Kondisi anggaran belanja publik yang terkendala defisit anggaran sebesar Rp 102,3 triliun menjadi kedala utamanya, sehingga derivasi anggaran belanja publik ke daerah mesti mengikuti kebijakan fiskal dan moneter pusat. Akibatnya, anggaran belanja publik mengikuti keputusan politik anggaran belanja nasionsal diselaraskan dengan kepentingan politik pemerintah pusat Jakarta.
Fakta berikutnya adalah political policies dependent and interdependency depend of central policy yang menyandera elit daerah ini. Dalam “teori sinkronisasi”, partai politik dan kekuasaan mesti akur, tunduk, dan patuh ke pusat kekuasaan.
Dalam situasi terkini, birokrasi Aceh hanya sebatas melaksanakan tugas rutin, tanpa sesuatu yang bernilai. Sehingga, tidak mengherankan jika pada saat jam kerja mereka banyak berada di warung kopi, coffee, dan tempat keramaian lainnya.
Banyak kosekwensi logis dari semua ini. SDM yang tidak mampu berpikir dan mendapatkan jabatan secara karbitan mudah terjebak godaan korupsi. Maka tida heran kalau kemudian mereka “terjebak” dalam pola-pola hubungan transaksional dan tidak punya kesempatan untuk berpikir rasional seperti melaksanakan tugas-tugas meningkatkan kesejahteraan rakyat.
Penyebab utama dari semua ini adalah karena manajemen pemimpin pemerintahan serta elite Pemimpin Aceh tidak memiliki kompetensi mengendalikan manajemen pemerintahan, kecuali banyak aktivitas bersifat pencitraan, upacara seremonial, dan tebar pesona. Sementara itu konsolidasi manajemen internal pemerintahan tidak dilaksanakan.
Kemudian, ditambah lagi akrobat, sirkus, konfigurasi serta konflik politik yang disajikan ikut menjadi pembicaraan rakyat secara meluas. Ini disebabkan nafsu-birahi kekuasaan, keserakahan serta kepentingan politik yang tidak berujung, tidak terkendali untuk memuaskan keinginan jabatan kekuasaan politik inter dan antar aktivitas politik.
Sesungguhnya, kebijakan keputusan politik dapat saja mengorbankan pihak lainnya, teman seiring, sepergaulan serta akan siap memangsa siapa saja, juga secara makropolitik dan ekonomi terhadap kehidupan rakyat. Sehingga dalam diskursusnya rakyat menyatakan bahwa, salah satu yang paling krusial tidak dapat dipercaya saat ini adalah para politisi.

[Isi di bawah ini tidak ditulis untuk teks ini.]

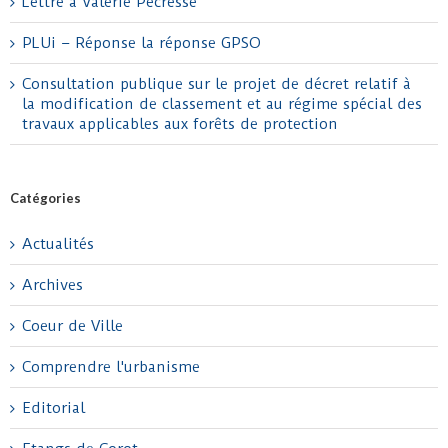
Lettre à Valérie Pécresse
PLUi – Réponse la réponse GPSO
Consultation publique sur le projet de décret relatif à
la modification de classement et au régime spécial des
travaux applicables aux forêts de protection
Catégories
Actualités
Archives
Coeur de Ville
Comprendre l'urbanisme
Editorial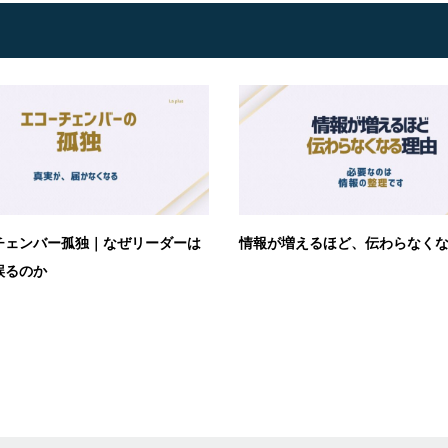
チェンバー孤独｜なぜリーダーは
情報が増えるほど、伝わらなく
誤るのか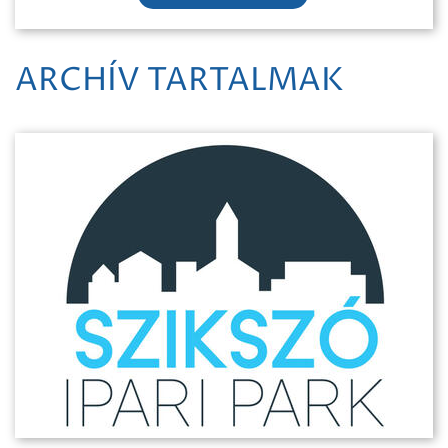
ARCHÍV TARTALMAK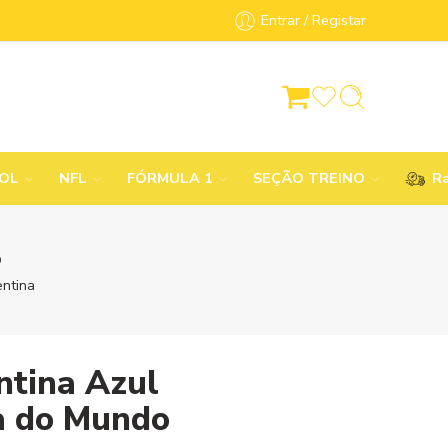
Entrar / Registar
BOL
NFL
FÓRMULA 1
SEÇÃO TREINO
Ra
o
ntina
ntina Azul
a do Mundo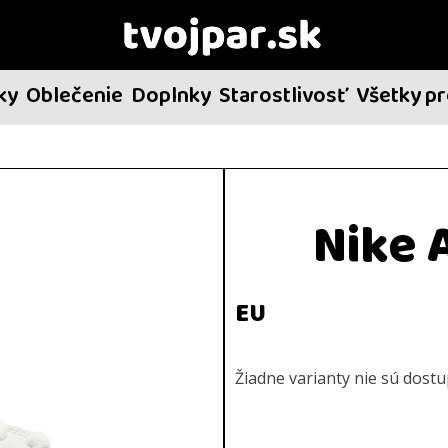
ky
Oblečenie
Doplnky
Starostlivosť
Všetky p
Nike A
EU
Žiadne varianty nie sú dost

Dengan demikian, jika alas berfikir elite pemimpin politik dan kekuasaan adalah politik, maka kepentingan politiknya jauh dari pada pro-rakyat. Kondisi ekonomi dan politik secara terpusat dari pemerintah pusat yang saat ini sangat kisruh, gaduh serta tidak mampu memberikan jaminan terhadap perubahan, perbaikan serta meningkatkan kemakmuran dan kesejahteraan bagi rakyat.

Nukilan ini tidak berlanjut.